Patterns of gene expression along the dorsal-ventral axis in the early Drosophila embryo (about 2.5 hours old). Illustration on the left (adapted from Stathopoulos and Levine, 2004) depicts sog as extending from 25% to 70% around the embryo (ventral-to-dorsal). dpp is shown as taking up the dorsal-most 30% of the embryo. More recently, fluorescent imaging in cross sections has become possible. The image in the middle is of a cross-sectioned embryo with several different genes detected by fluorescence. In particular, sog extends from 20% to 50% of the embryo circumference, while dpp takes up almost the entire dorsal-half of the embryo (adapted from Reeves and Stathopoulos, 2009). Both of these observations (plus those regarding other gene expression patterns) can be quantified and plotted as graphs (on right; adapted from Reeves et al., 2012). A border of a gene is defined as when it drops to 50% intensity.

However, after we began to make quantitative observations (using fluorescence) in cross-sectioned embryos, we could easily see that sog extends from 20% to 50% (see green fluorescence in middle figure and green curve in graph on right), while dpp takes up almost the entire dorsal half of the embryo (yellow fluorescence and yellow curve). However, even though this has been known since 2009, scientists are still publishing illustrations like the one on the left.

Shifting paradigms

In biology, as in all sciences, sometimes an idea gets so big, and so ingrained/entrenched in the culture, the original work does not need to be cited anymore. (Unfortunately, sometimes this means we often forget where the idea originally came from.) This idea becomes so pervasive, we believe it without even thinking about it. It becomes a fall-back idea, a foundation or bedrock, so to speak. Every new discovery is measured against it. Such an idea is called a paradigm.

However, sometimes, upon further review years later, we find that the original research that started the paradigm was flawed. Or the paradigm rests on a particular interpretation of the data from the original research, and not on the data themselves. In that case, the paradigm may shift. But because paradigms are so pervasive, it might take a lot of work and a long time for the shift to occur.

Now, to be clear, I am not claiming that any of the work I have been a part of constitutes a paradigm shift. Not at all. Usually, we reserve that moniker for truly momentous changes in an entire field of science, such as quantum mechanics or relativity. But some of our observations have shown that common illustrations of fly embryos, which have been in people's minds for decades, do have some inaccuracies.

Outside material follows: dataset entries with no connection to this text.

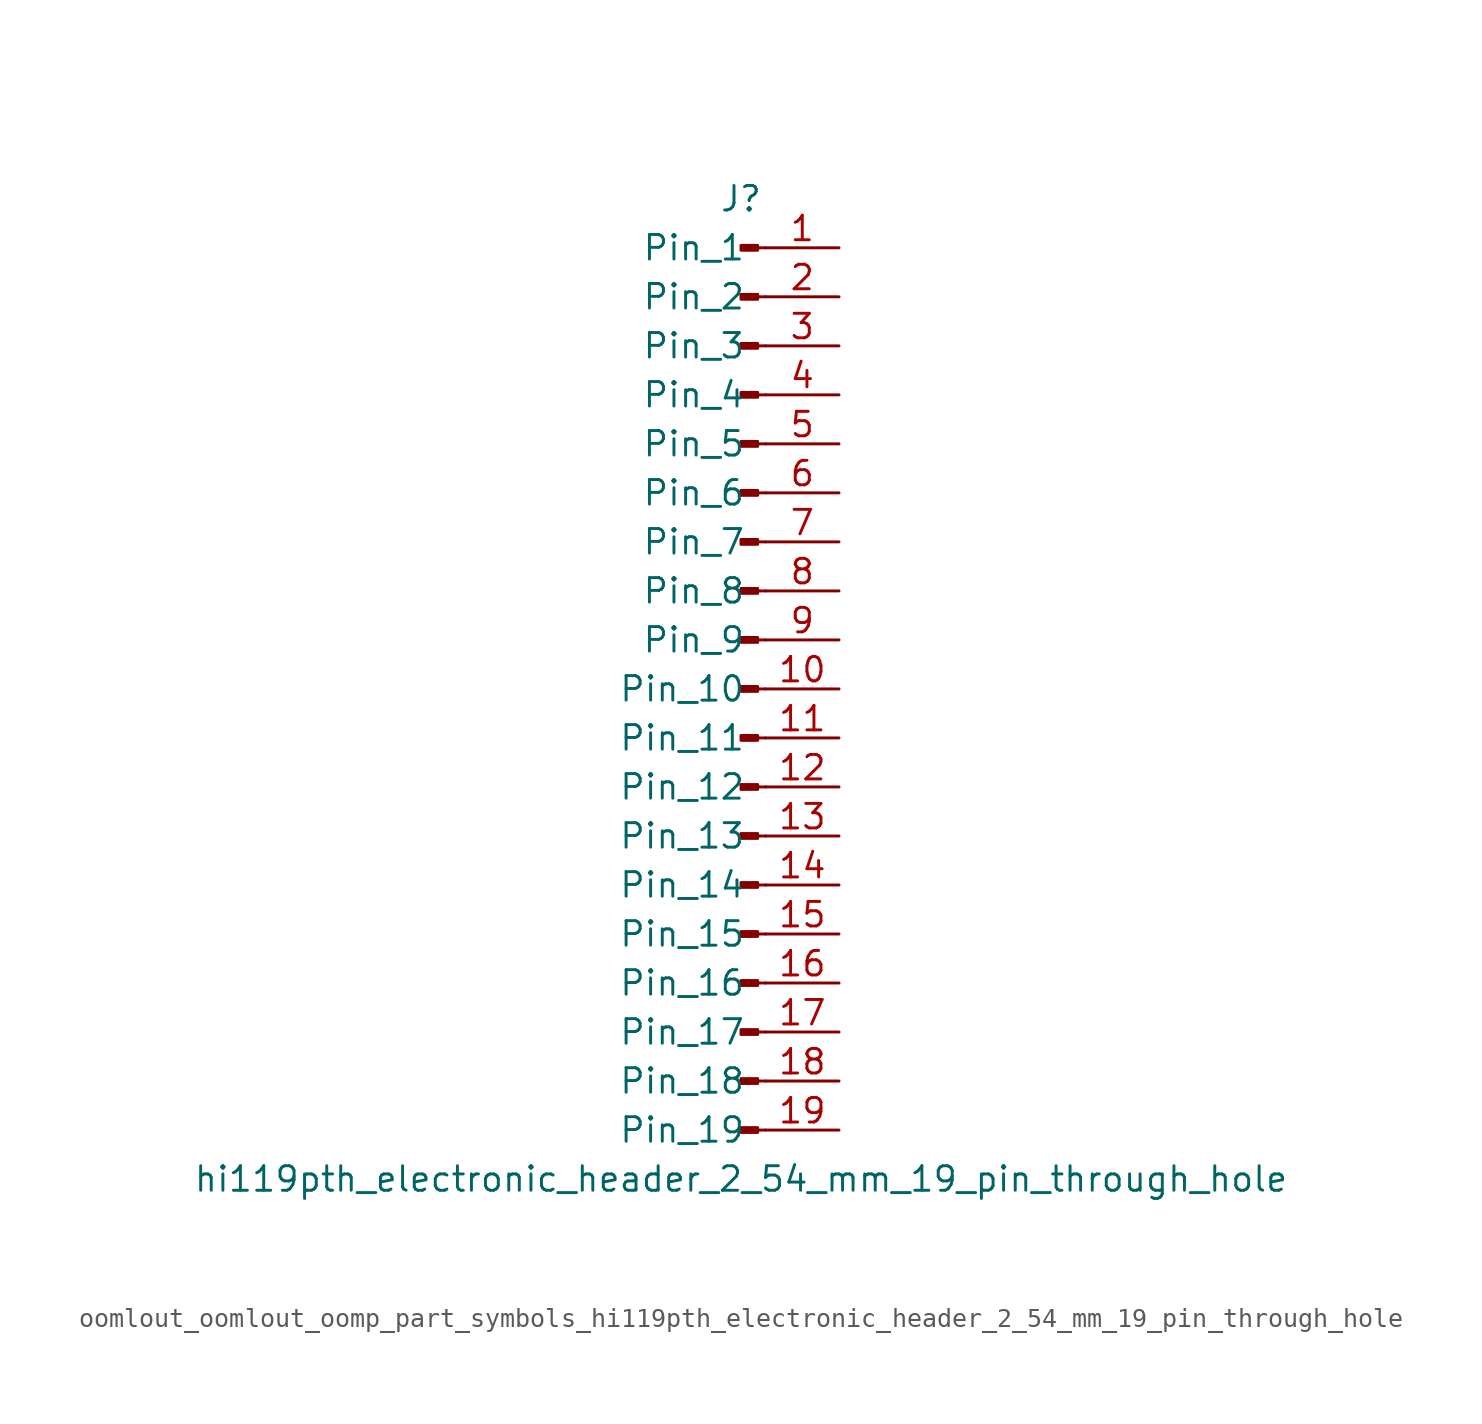
<source format=kicad_sym>
(kicad_symbol_lib
  (version 20220914)
  (generator kicad_symbol_editor)
  (symbol "oomlout_oomlout_oomp_part_symbols_hi119pth_electronic_header_2_54_mm_19_pin_through_hole"
    (pin_names
      (offset 1.016))
    (property "Reference" "J"
      (at 0 25.4 0)
      (effects (font (size 1.27 1.27))))
    (property "Value" "hi119pth_electronic_header_2_54_mm_19_pin_through_hole"
      (at 0 -25.4 0)
      (effects (font (size 1.27 1.27))))
    (property "ki_locked" ""
      (at 0 0 0)
      (effects (font (size 1.27 1.27))))
    (symbol "oomlout_oomlout_oomp_part_symbols_hi119pth_electronic_header_2_54_mm_19_pin_through_hole_1_1"
      (polyline (pts (xy 1.27 -22.86) (xy 0.864 -22.86)) (stroke (width 0.152) (type default)) (fill (type none)))
      (polyline (pts (xy 1.27 -20.32) (xy 0.864 -20.32)) (stroke (width 0.152) (type default)) (fill (type none)))
      (polyline (pts (xy 1.27 -17.78) (xy 0.864 -17.78)) (stroke (width 0.152) (type default)) (fill (type none)))
      (polyline (pts (xy 1.27 -15.24) (xy 0.864 -15.24)) (stroke (width 0.152) (type default)) (fill (type none)))
      (polyline (pts (xy 1.27 -12.7) (xy 0.864 -12.7)) (stroke (width 0.152) (type default)) (fill (type none)))
      (polyline (pts (xy 1.27 -10.16) (xy 0.864 -10.16)) (stroke (width 0.152) (type default)) (fill (type none)))
      (polyline (pts (xy 1.27 -7.62) (xy 0.864 -7.62)) (stroke (width 0.152) (type default)) (fill (type none)))
      (polyline (pts (xy 1.27 -5.08) (xy 0.864 -5.08)) (stroke (width 0.152) (type default)) (fill (type none)))
      (polyline (pts (xy 1.27 -2.54) (xy 0.864 -2.54)) (stroke (width 0.152) (type default)) (fill (type none)))
      (polyline (pts (xy 1.27 0) (xy 0.864 0)) (stroke (width 0.152) (type default)) (fill (type none)))
      (polyline (pts (xy 1.27 2.54) (xy 0.864 2.54)) (stroke (width 0.152) (type default)) (fill (type none)))
      (polyline (pts (xy 1.27 5.08) (xy 0.864 5.08)) (stroke (width 0.152) (type default)) (fill (type none)))
      (polyline (pts (xy 1.27 7.62) (xy 0.864 7.62)) (stroke (width 0.152) (type default)) (fill (type none)))
      (polyline (pts (xy 1.27 10.16) (xy 0.864 10.16)) (stroke (width 0.152) (type default)) (fill (type none)))
      (polyline (pts (xy 1.27 12.7) (xy 0.864 12.7)) (stroke (width 0.152) (type default)) (fill (type none)))
      (polyline (pts (xy 1.27 15.24) (xy 0.864 15.24)) (stroke (width 0.152) (type default)) (fill (type none)))
      (polyline (pts (xy 1.27 17.78) (xy 0.864 17.78)) (stroke (width 0.152) (type default)) (fill (type none)))
      (polyline (pts (xy 1.27 20.32) (xy 0.864 20.32)) (stroke (width 0.152) (type default)) (fill (type none)))
      (polyline (pts (xy 1.27 22.86) (xy 0.864 22.86)) (stroke (width 0.152) (type default)) (fill (type none)))
      (rectangle (start 0.864 -22.733) (end 0 -22.987) (stroke (width 0.152) (type default)) (fill (type outline)))
      (rectangle (start 0.864 -20.193) (end 0 -20.447) (stroke (width 0.152) (type default)) (fill (type outline)))
      (rectangle (start 0.864 -17.653) (end 0 -17.907) (stroke (width 0.152) (type default)) (fill (type outline)))
      (rectangle (start 0.864 -15.113) (end 0 -15.367) (stroke (width 0.152) (type default)) (fill (type outline)))
      (rectangle (start 0.864 -12.573) (end 0 -12.827) (stroke (width 0.152) (type default)) (fill (type outline)))
      (rectangle (start 0.864 -10.033) (end 0 -10.287) (stroke (width 0.152) (type default)) (fill (type outline)))
      (rectangle (start 0.864 -7.493) (end 0 -7.747) (stroke (width 0.152) (type default)) (fill (type outline)))
      (rectangle (start 0.864 -4.953) (end 0 -5.207) (stroke (width 0.152) (type default)) (fill (type outline)))
      (rectangle (start 0.864 -2.413) (end 0 -2.667) (stroke (width 0.152) (type default)) (fill (type outline)))
      (rectangle (start 0.864 0.127) (end 0 -0.127) (stroke (width 0.152) (type default)) (fill (type outline)))
      (rectangle (start 0.864 2.667) (end 0 2.413) (stroke (width 0.152) (type default)) (fill (type outline)))
      (rectangle (start 0.864 5.207) (end 0 4.953) (stroke (width 0.152) (type default)) (fill (type outline)))
      (rectangle (start 0.864 7.747) (end 0 7.493) (stroke (width 0.152) (type default)) (fill (type outline)))
      (rectangle (start 0.864 10.287) (end 0 10.033) (stroke (width 0.152) (type default)) (fill (type outline)))
      (rectangle (start 0.864 12.827) (end 0 12.573) (stroke (width 0.152) (type default)) (fill (type outline)))
      (rectangle (start 0.864 15.367) (end 0 15.113) (stroke (width 0.152) (type default)) (fill (type outline)))
      (rectangle (start 0.864 17.907) (end 0 17.653) (stroke (width 0.152) (type default)) (fill (type outline)))
      (rectangle (start 0.864 20.447) (end 0 20.193) (stroke (width 0.152) (type default)) (fill (type outline)))
      (rectangle (start 0.864 22.987) (end 0 22.733) (stroke (width 0.152) (type default)) (fill (type outline)))
      (pin passive line (at 5.08 22.86 180) (length 3.81) (name "Pin_1" (effects (font (size 1.27 1.27)))) (number "1" (effects (font (size 1.27 1.27)))))
      (pin passive line (at 5.08 0 180) (length 3.81) (name "Pin_10" (effects (font (size 1.27 1.27)))) (number "10" (effects (font (size 1.27 1.27)))))
      (pin passive line (at 5.08 -2.54 180) (length 3.81) (name "Pin_11" (effects (font (size 1.27 1.27)))) (number "11" (effects (font (size 1.27 1.27)))))
      (pin passive line (at 5.08 -5.08 180) (length 3.81) (name "Pin_12" (effects (font (size 1.27 1.27)))) (number "12" (effects (font (size 1.27 1.27)))))
      (pin passive line (at 5.08 -7.62 180) (length 3.81) (name "Pin_13" (effects (font (size 1.27 1.27)))) (number "13" (effects (font (size 1.27 1.27)))))
      (pin passive line (at 5.08 -10.16 180) (length 3.81) (name "Pin_14" (effects (font (size 1.27 1.27)))) (number "14" (effects (font (size 1.27 1.27)))))
      (pin passive line (at 5.08 -12.7 180) (length 3.81) (name "Pin_15" (effects (font (size 1.27 1.27)))) (number "15" (effects (font (size 1.27 1.27)))))
      (pin passive line (at 5.08 -15.24 180) (length 3.81) (name "Pin_16" (effects (font (size 1.27 1.27)))) (number "16" (effects (font (size 1.27 1.27)))))
      (pin passive line (at 5.08 -17.78 180) (length 3.81) (name "Pin_17" (effects (font (size 1.27 1.27)))) (number "17" (effects (font (size 1.27 1.27)))))
      (pin passive line (at 5.08 -20.32 180) (length 3.81) (name "Pin_18" (effects (font (size 1.27 1.27)))) (number "18" (effects (font (size 1.27 1.27)))))
      (pin passive line (at 5.08 -22.86 180) (length 3.81) (name "Pin_19" (effects (font (size 1.27 1.27)))) (number "19" (effects (font (size 1.27 1.27)))))
      (pin passive line (at 5.08 20.32 180) (length 3.81) (name "Pin_2" (effects (font (size 1.27 1.27)))) (number "2" (effects (font (size 1.27 1.27)))))
      (pin passive line (at 5.08 17.78 180) (length 3.81) (name "Pin_3" (effects (font (size 1.27 1.27)))) (number "3" (effects (font (size 1.27 1.27)))))
      (pin passive line (at 5.08 15.24 180) (length 3.81) (name "Pin_4" (effects (font (size 1.27 1.27)))) (number "4" (effects (font (size 1.27 1.27)))))
      (pin passive line (at 5.08 12.7 180) (length 3.81) (name "Pin_5" (effects (font (size 1.27 1.27)))) (number "5" (effects (font (size 1.27 1.27)))))
      (pin passive line (at 5.08 10.16 180) (length 3.81) (name "Pin_6" (effects (font (size 1.27 1.27)))) (number "6" (effects (font (size 1.27 1.27)))))
      (pin passive line (at 5.08 7.62 180) (length 3.81) (name "Pin_7" (effects (font (size 1.27 1.27)))) (number "7" (effects (font (size 1.27 1.27)))))
      (pin passive line (at 5.08 5.08 180) (length 3.81) (name "Pin_8" (effects (font (size 1.27 1.27)))) (number "8" (effects (font (size 1.27 1.27)))))
      (pin passive line (at 5.08 2.54 180) (length 3.81) (name "Pin_9" (effects (font (size 1.27 1.27)))) (number "9" (effects (font (size 1.27 1.27))))))))
</source>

For example, consider the following illustration of a cross section of a fly embryo that is about 2.5 hrs old (left side of jpg below). The green represents the presence of the Dorsal protein (see here for more information about Dorsal). The common thought is that, as Dorsal enters the nuclei on the ventral side (bottom half of illustration), it depletes the surrounding cytoplasm of Dorsal. Hence, the cytoplasm around the ventral nuclei are dark. In contrast, Dorsal protein does not enter the nuclei on the dorsal side of the embryo (top half of illustration), so the nuclei are dark, but the surrounding cytoplasm is bright.

Illustrations like the one on the left have been around for decades. However, about eight years ago, we found out that this illustration is inaccurate. Yet, scientists are still drawing their embryos incorrectly today.

In theory, this "default view" of what happens with Dorsal should last only as long as it takes for someone to just look and see. In 2009, when I was a postdoc in Angela Stathopoulos's lab at Caltech, we published the first quantifiable (i.e., fluorescent) images of Dorsal-stained, cross-sectioned embryos (for example, see jpg above, right side). In several publications thereafter, we always saw the same thing: the cytoplasm is not bright on the dorsal side. In fact, there is no doubt there is just more total Dorsal protein on the ventral side. Yet, these illustrations of Dorsal in the embryo still persist today. I guess it just takes some time and effort for the "default view" to get out of our collective head.